First Dx'd on the basis of raised Plasma Viscosity in 2003, about four months after retiring from full time work in the Aerospace field. Started with stiffness in right arm (thought to be sports related), moved to other arm, thighs and legs over 2 months. During the process I was given various injections, tried Accupuncture, Chiropracter treatment & dosed with Diclofenac all to no avail! At this point I could barely move my arms, legs bad too although I never stopped walking. Started on 40mg Pred which worked within 24 hours - thought I was a teenager again!
Continued the Diclofenac alongside Pred and was given Alendronic Acid for 2.5 years.
Tapered off Pred in 32 months but symptoms returned 19 months later.
Second course of Pred started at 15mg which again gave instant relief. At this time I had a suspected TIA (turned out to be a Visual Migraine) but during investigations was Dx'd with Glaucoma and started treatment for that as well. My well meaning GP also put me on low dose Asprin which resulted in a Gastric Ulcer, so Omeprozole added to the mix! Tapered off Pred in 16 months but it returned again after 5 months on Zeo Pred.
Third course started on 7.5mg which also worked. Tapered over 20 months and again was off Pred for 4 months. Had a PVD during this time - don't know whether this was related.
Fourth course also started at 7.5mg. Tapered to zero in 19 months and was off Pred for 3 months.
Do you see a pattern starting here??
This time I asked my GP if I could try a gradually increasing dose to see when it kicked-in. Didn't Work! Had to go right up to 17.5 mg before symptoms subsided.

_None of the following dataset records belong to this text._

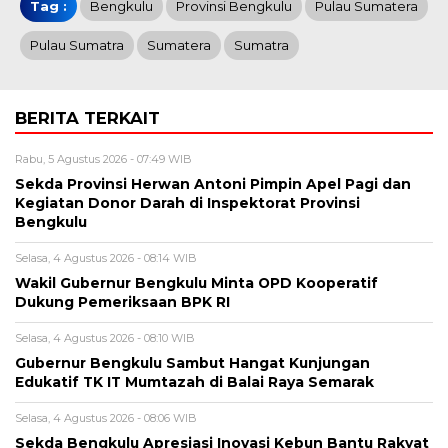
Tag :
Bengkulu
Provinsi Bengkulu
Pulau Sumatera
Pulau Sumatra
Sumatera
Sumatra
BERITA TERKAIT
Rabu, 5 Agustus 2026 - 07:49 WIB
Sekda Provinsi Herwan Antoni Pimpin Apel Pagi dan
Kegiatan Donor Darah di Inspektorat Provinsi
Bengkulu
Selasa, 4 Agustus 2026 - 08:14 WIB
Wakil Gubernur Bengkulu Minta OPD Kooperatif
Dukung Pemeriksaan BPK RI
Selasa, 4 Agustus 2026 - 08:10 WIB
Gubernur Bengkulu Sambut Hangat Kunjungan
Edukatif TK IT Mumtazah di Balai Raya Semarak
Selasa, 4 Agustus 2026 - 08:06 WIB
Sekda Bengkulu Apresiasi Inovasi Kebun Bantu Rakyat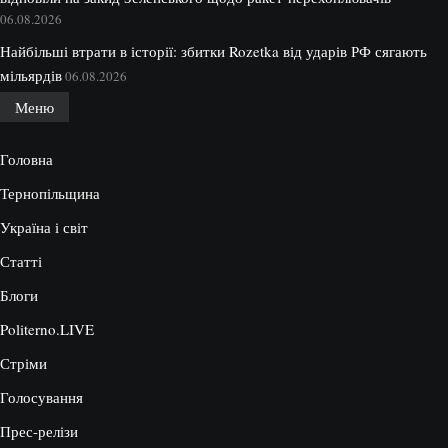
06.08.2026
Найбільші втрати в історії: збитки Rozetka від ударів РФ сягають
мільярдів
06.08.2026
Меню
Головна
Тернопільщина
Україна і світ
Статті
Блоги
Politerno.LIVE
Стріми
Голосування
Прес-релізи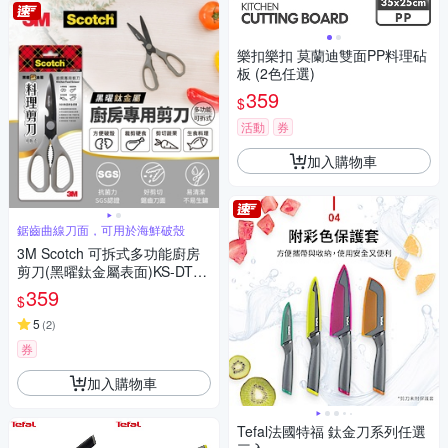
樂扣樂扣 莫蘭迪雙面PP料理砧
板 (2色任選)
359
$
活動
券
加入購物車
鋸齒曲線刀面，可用於海鮮破殼
3M Scotch 可拆式多功能廚房
剪刀(黑曜鈦金屬表面)KS-DT30
0
359
$
5
(
2
)
券
加入購物車
Tefal法國特福 鈦金刀系列任選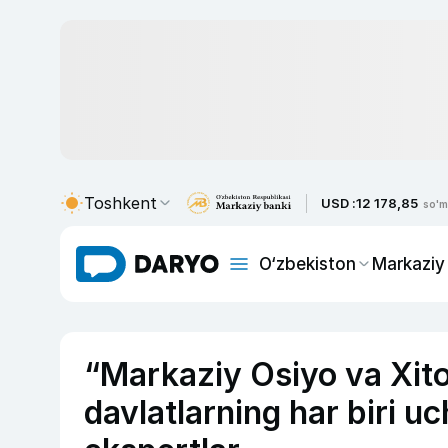
Toshkent
USD :
12 178,85
so'm
O‘zbekiston
Markaziy
“Markaziy Osiyo va Xito
davlatlarning har biri u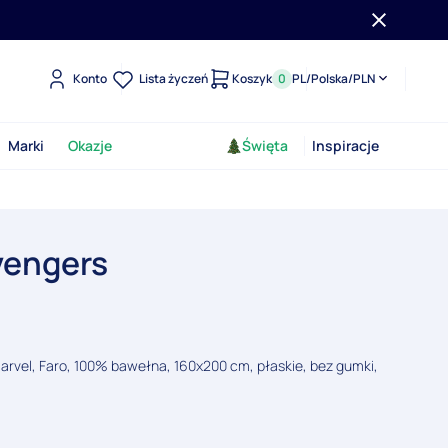
Konto
Lista życzeń
Koszyk
0
PL
/
Polska
/
PLN
Marki
Okazje
Święta
Inspiracje
vengers
Marvel, Faro, 100% bawełna, 160x200 cm, płaskie, bez gumki,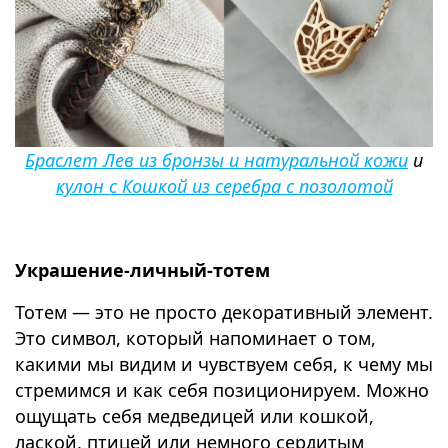
Браслет Лев из бронзы и натуральной кожи
и
кулон с Кошкой из серебра с позолотой
Украшение-личный-тотем
Тотем — это не просто декоративный элемент.
Это символ, который напоминает о том,
какими мы видим и чувствуем себя, к чему мы
стремимся и как себя позиционируем. Можно
ощущать себя медведицей или кошкой,
лаской, птицей или немного сердитым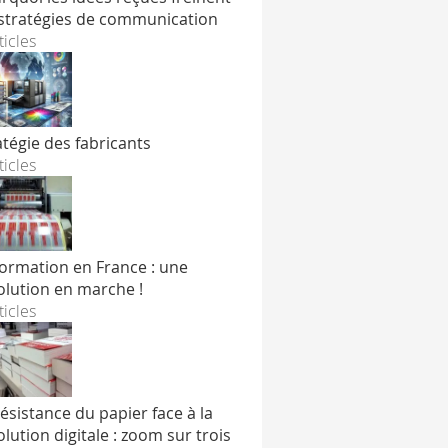
 stratégies de communication
ticles
atégie des fabricants
ticles
formation en France : une
olution en marche !
ticles
résistance du papier face à la
olution digitale : zoom sur trois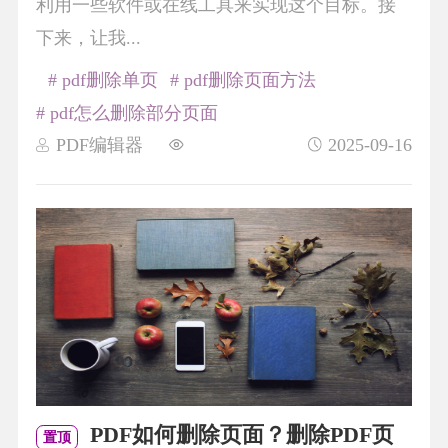
利用一些软件或在线工具来实现这个目标。接
下来，让我...
# pdf删除单页
# pdf删除页面方法
# pdf怎么删除部分页面
PDF编辑器
2025-09-16
PDF如何删除页面？删除PDF页
置顶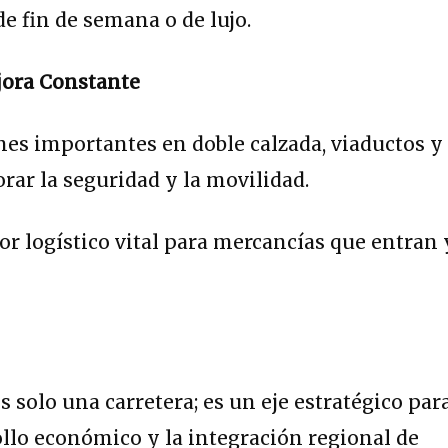
e fin de semana o de lujo.
jora Constante
es importantes en doble calzada, viaductos y
rar la seguridad y la movilidad.
or logístico vital para mercancías que entran 
 solo una carretera; es un eje estratégico par
rollo económico y la integración regional de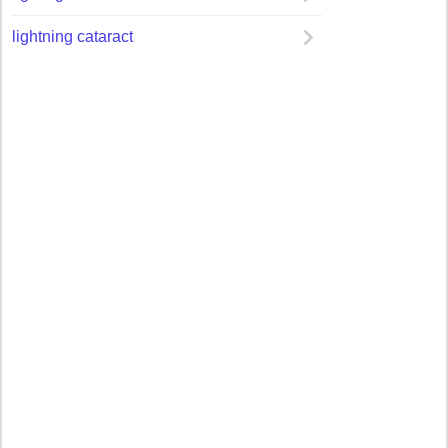
lightning cataract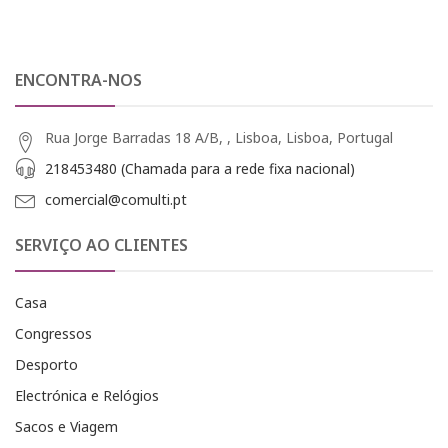
ENCONTRA-NOS
Rua Jorge Barradas 18 A/B, , Lisboa, Lisboa, Portugal
218453480 (Chamada para a rede fixa nacional)
comercial@comulti.pt
SERVIÇO AO CLIENTES
Casa
Congressos
Desporto
Electrónica e Relógios
Sacos e Viagem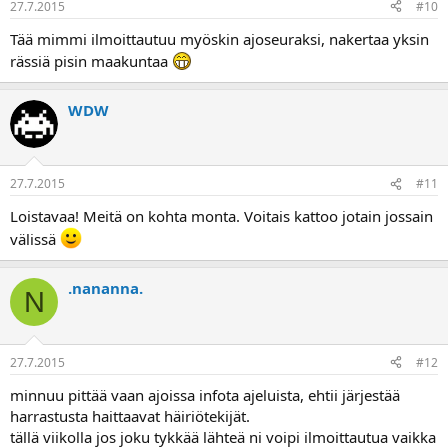
27.7.2015
#10
Tää mimmi ilmoittautuu myöskin ajoseuraksi, nakertaa yksin
rässiä pisin maakuntaa
WDW
27.7.2015
#11
Loistavaa! Meitä on kohta monta. Voitais kattoo jotain jossain
välissä
.nananna.
N
27.7.2015
#12
minnuu pittää vaan ajoissa infota ajeluista, ehtii järjestää
harrastusta haittaavat häiriötekijät.
tällä viikolla jos joku tykkää lähteä ni voipi ilmoittautua vaikka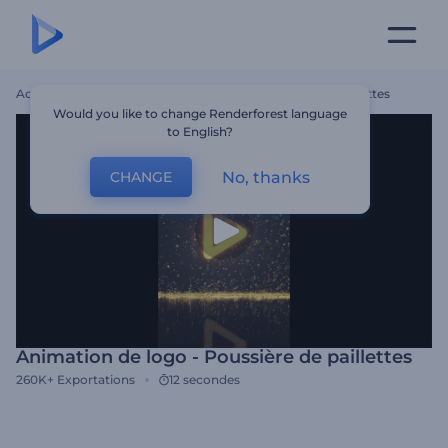
Accueil
Modèles
Animation De Logo - Poussière De Paillettes
Would you like to change Renderforest language
to English?
No, thanks
CHANGE
Animation de logo - Poussière de paillettes
260K+
Exportations
12 secondes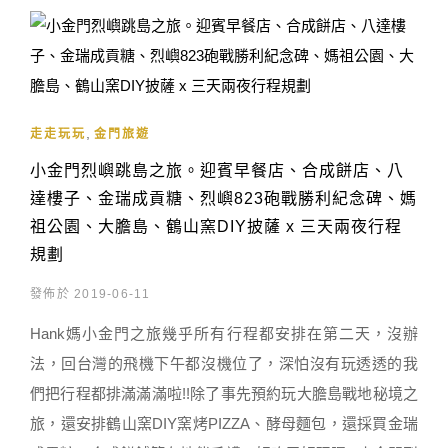
,
走走玩玩
金門旅遊
小金門烈嶼跳島之旅。迎賓早餐店、合成餅店、八
達樓子、金瑞成貢糖、烈嶼823砲戰勝利紀念碑、媽
祖公園、大膽島、鶴山窯DIY披薩 x 三天兩夜行程
規劃
發佈於 2019-06-11
Hank媽小金門之旅幾乎所有行程都安排在第二天，沒辦
法，回台灣的飛機下午都沒機位了，深怕沒有玩透透的我
們把行程都排滿滿滿啦!!除了事先預約玩大膽島戰地秘境之
旅，還安排鶴山窯DIY窯烤PIZZA、酵母麵包，還採買金瑞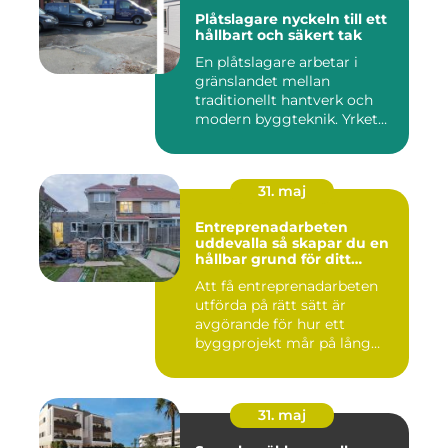
Plåtslagare nyckeln till ett
hållbart och säkert tak
En plåtslagare arbetar i
gränslandet mellan
traditionellt hantverk och
modern byggteknik. Yrket
hand...
31. maj
Entreprenadarbeten
uddevalla så skapar du en
hållbar grund för ditt
projekt
Att få entreprenadarbeten
utförda på rätt sätt är
avgörande för hur ett
byggprojekt mår på lång
sikt...
31. maj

Tapered down to 2mg over a year and then stayed at this level for 18 months until I had a flare. This was the first time that I have had a flare whilst on Pred. This was also the first time since first diagnosis that my CRP was raised (slightly) although I did have a stomach upset at this time which may have confused things. Increased to 15mg and came down faily quickly to 5mg where I stayed for over a year.
At this time I joined pmrgcauk and learnt a lot more about the condition, also started the Salisbury Group where I met lots of interesting people. As a result of research, asked my GP for a referral to Dr Hughes at Chertsey who Dx'd very "Refractory" PMR with possibly some LVV in the earlier stages. He advised that I try to reduce to 2.5mg and stay there although long term 5mg would not be a problem.
BTW, I have never suffered much pain from PMR, only incredible stiffness/lack of movement and also the usual fatigue. Also no weight problems. Apart from the first episode, flares have always been confined to thighs/legs although since I have always restarted Pred promptly this may have helped my upper body.
So here I am currently 4mg which I take as enteric coated, am planning to get off the Omeprozole if I can and will try a slow taper on this in the Spring. Then depending on how I am feeling I may try to get to 3mg over the next year or so.
As I go into my 80th year, I am fighting back! Have joined a Gym, swim regularily and about to try Pilates.
So, hopefully most of you will have a smoother ride than this but even if you are one of the 5% life can go on without too much hassle.
A very Happy New Year to all in the community and especial thanks to the "Aunties".